With such diverse backgrounds and previous experiences, TAs can themselves be divided by challenges posed by teaching in their second language.

Ana Arjona GRD ’09, a political science TA from Colombia who has worked to master English, said she looked forward to and has enjoyed leading small discussion sections, even if she must occasionally correct herself. But Arjona, unlike many TAs, has experience as a university lector in Spain. She said self-confidence in her teaching ability offset any initial self-doubt in her language skills.

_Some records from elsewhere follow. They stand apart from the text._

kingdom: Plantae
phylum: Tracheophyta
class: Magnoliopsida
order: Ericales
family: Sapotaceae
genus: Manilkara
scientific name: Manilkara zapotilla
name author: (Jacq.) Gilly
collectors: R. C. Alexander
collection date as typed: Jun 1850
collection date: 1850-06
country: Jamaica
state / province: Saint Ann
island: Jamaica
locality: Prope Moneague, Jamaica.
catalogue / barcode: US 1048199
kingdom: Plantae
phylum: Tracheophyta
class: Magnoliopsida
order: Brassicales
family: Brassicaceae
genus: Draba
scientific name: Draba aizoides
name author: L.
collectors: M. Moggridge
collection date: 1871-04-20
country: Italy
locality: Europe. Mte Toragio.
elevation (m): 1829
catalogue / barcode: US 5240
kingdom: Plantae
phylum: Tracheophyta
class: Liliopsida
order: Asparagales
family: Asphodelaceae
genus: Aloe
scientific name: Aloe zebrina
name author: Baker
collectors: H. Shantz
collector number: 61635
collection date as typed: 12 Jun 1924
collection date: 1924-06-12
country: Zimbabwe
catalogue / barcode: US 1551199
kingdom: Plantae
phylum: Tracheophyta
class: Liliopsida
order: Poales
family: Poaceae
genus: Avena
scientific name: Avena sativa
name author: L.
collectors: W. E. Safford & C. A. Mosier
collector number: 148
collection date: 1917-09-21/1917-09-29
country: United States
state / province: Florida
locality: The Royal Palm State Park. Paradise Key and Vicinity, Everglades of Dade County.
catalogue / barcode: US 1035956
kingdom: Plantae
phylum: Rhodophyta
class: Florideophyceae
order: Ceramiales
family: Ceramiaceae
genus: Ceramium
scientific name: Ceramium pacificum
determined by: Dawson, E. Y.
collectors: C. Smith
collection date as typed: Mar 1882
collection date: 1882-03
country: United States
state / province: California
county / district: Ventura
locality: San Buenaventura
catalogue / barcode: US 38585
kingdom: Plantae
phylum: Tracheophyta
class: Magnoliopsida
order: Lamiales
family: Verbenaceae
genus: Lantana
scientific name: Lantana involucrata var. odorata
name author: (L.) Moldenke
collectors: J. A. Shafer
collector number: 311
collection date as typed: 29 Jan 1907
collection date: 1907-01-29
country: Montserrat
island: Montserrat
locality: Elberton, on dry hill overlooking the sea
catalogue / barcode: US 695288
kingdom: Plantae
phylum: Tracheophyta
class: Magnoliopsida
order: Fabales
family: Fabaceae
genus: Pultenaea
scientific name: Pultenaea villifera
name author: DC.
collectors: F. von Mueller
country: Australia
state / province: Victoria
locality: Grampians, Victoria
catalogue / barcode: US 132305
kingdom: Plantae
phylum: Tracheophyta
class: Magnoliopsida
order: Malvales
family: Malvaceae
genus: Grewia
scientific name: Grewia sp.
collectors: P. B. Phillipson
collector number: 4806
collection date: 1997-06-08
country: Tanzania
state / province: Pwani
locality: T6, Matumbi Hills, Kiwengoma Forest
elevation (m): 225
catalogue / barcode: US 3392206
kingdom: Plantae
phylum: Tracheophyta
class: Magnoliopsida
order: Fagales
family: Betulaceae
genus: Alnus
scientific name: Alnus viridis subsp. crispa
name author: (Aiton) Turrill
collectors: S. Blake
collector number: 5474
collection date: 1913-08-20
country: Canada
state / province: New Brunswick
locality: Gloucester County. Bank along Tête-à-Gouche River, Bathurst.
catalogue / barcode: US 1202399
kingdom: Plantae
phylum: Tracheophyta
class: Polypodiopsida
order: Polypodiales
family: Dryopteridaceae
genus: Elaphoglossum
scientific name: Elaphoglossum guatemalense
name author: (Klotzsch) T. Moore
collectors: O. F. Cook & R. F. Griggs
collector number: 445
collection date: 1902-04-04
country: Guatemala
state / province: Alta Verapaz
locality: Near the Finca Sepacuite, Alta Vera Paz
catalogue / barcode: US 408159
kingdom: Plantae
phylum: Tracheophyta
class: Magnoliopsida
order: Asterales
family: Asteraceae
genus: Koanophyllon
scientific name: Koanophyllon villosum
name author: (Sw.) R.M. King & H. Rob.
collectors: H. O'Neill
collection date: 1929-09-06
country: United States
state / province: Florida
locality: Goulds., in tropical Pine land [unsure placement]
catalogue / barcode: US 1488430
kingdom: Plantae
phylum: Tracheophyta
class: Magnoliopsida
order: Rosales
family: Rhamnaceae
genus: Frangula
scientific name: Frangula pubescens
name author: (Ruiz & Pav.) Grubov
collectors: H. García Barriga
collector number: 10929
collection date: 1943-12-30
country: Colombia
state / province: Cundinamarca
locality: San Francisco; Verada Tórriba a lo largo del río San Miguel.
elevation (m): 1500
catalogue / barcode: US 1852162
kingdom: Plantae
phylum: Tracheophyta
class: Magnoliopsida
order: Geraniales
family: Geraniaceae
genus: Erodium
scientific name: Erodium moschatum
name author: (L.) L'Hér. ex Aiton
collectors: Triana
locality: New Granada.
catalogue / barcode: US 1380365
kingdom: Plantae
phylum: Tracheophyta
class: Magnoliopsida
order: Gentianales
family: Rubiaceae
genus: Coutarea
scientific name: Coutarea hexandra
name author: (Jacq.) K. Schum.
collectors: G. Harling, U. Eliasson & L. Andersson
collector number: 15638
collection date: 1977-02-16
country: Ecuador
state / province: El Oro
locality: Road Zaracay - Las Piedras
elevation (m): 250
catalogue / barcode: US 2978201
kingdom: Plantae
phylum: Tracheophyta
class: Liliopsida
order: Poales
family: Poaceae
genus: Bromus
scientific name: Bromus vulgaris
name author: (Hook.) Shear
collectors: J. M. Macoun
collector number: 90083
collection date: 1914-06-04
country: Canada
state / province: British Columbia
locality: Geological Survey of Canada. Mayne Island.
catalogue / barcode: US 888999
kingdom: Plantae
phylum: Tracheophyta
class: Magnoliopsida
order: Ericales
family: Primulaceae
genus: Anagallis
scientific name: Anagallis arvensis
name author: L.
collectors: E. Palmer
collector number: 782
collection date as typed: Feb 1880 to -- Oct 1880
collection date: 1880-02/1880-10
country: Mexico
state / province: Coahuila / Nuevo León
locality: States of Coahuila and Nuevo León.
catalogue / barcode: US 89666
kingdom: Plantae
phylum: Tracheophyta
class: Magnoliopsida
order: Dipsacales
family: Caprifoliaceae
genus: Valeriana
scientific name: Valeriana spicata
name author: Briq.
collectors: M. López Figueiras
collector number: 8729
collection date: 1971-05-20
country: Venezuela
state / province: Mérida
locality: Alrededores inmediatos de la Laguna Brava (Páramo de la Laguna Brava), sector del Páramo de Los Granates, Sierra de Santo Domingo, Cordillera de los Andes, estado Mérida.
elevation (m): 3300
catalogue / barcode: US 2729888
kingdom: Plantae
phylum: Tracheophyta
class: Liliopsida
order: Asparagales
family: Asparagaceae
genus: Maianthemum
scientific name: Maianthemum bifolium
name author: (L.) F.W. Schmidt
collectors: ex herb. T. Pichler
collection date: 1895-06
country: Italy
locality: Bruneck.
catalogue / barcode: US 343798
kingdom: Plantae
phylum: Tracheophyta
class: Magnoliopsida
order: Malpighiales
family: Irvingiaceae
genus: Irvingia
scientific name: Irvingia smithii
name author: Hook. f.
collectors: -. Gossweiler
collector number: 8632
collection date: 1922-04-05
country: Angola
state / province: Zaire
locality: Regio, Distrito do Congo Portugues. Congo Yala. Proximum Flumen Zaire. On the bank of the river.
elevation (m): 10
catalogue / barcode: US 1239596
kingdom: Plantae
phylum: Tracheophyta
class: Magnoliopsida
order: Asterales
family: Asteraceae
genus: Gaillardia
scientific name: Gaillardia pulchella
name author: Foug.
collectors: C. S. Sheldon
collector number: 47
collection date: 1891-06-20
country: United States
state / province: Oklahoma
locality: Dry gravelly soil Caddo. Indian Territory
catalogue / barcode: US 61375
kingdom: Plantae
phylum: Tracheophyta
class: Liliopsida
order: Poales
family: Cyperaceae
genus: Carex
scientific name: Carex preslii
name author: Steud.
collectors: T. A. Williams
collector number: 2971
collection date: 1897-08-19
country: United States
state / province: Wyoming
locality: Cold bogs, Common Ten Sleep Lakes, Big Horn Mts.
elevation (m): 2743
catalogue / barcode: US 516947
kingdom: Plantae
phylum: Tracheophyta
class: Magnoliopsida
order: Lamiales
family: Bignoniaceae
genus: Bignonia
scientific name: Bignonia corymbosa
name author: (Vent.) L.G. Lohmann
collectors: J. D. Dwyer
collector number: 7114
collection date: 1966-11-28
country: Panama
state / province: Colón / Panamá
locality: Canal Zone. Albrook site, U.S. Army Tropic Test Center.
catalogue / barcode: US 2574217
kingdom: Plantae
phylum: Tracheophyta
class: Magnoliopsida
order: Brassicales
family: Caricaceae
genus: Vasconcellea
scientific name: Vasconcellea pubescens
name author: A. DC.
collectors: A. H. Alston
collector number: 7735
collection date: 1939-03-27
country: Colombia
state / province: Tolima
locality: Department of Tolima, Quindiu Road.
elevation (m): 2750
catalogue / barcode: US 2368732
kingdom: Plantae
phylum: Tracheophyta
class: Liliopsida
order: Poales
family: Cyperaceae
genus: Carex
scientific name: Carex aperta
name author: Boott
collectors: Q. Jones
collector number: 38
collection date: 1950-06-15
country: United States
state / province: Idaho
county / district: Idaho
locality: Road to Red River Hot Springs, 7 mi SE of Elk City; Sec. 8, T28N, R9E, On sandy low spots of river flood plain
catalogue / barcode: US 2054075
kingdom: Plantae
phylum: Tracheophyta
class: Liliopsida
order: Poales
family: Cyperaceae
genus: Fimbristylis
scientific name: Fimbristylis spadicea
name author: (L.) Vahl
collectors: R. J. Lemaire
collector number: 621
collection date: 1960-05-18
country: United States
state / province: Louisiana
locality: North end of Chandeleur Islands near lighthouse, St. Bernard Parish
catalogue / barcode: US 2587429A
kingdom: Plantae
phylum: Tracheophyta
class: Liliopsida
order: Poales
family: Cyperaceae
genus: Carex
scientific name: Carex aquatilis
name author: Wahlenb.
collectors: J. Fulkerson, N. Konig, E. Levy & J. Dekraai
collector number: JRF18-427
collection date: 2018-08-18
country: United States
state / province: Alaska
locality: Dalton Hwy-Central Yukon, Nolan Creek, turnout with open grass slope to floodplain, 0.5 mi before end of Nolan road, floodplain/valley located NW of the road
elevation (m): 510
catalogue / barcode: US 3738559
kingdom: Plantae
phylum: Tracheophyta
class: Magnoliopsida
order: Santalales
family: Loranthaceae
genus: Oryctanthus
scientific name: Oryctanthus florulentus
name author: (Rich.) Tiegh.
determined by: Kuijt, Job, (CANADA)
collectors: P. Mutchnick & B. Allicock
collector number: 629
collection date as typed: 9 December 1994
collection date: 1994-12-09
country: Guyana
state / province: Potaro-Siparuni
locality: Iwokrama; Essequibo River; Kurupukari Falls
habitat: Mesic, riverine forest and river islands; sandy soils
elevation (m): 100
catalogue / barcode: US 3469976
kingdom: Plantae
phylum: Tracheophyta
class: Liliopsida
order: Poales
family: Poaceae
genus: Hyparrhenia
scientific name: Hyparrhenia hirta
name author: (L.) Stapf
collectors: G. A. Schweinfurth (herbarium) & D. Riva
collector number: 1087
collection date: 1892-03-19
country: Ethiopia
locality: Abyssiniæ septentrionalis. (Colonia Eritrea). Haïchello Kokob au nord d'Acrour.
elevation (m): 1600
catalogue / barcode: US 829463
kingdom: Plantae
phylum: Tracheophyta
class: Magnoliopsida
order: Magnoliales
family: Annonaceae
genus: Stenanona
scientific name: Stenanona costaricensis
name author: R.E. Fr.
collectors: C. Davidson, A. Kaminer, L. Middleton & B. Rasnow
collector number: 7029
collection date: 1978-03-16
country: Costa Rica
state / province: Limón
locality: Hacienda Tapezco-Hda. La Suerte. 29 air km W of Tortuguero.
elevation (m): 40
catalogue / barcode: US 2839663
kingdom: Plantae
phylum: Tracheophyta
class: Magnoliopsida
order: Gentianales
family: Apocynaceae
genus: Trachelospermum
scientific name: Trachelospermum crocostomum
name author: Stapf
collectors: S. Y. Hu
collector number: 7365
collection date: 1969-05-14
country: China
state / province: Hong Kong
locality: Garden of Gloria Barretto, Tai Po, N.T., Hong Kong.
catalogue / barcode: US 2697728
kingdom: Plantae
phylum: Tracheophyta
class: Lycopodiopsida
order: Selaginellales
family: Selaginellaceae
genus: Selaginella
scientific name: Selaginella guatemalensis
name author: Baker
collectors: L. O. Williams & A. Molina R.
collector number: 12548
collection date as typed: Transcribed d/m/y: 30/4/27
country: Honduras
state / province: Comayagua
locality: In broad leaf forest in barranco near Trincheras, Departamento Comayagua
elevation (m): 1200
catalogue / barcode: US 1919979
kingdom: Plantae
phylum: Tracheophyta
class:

Many other graduate teachers are forced to lead discussions without prior teaching experience, which some said aggravates the language adjustment period.

“It’s a great challenge to me because I’ve never had any teaching experience before, and this semester is my first time,” Xiao-Xiao Pan GRD ’08, a molecular biology TA, said.

Although is may seem that some subjects, such as math, do not demand as great a proficiency in English as others, Alireza Salehi Golsefidy GRD ’06, an Iranian graduate teacher in math, said TAs could choose to just show formulas to a math class, but he believes it is important that they are able to explain the material.

But Andrew Carson, chairman of the Mathematics Department, said the most important qualification is that the TAs can communicate the material, not necessarily elaborate on the concepts at length.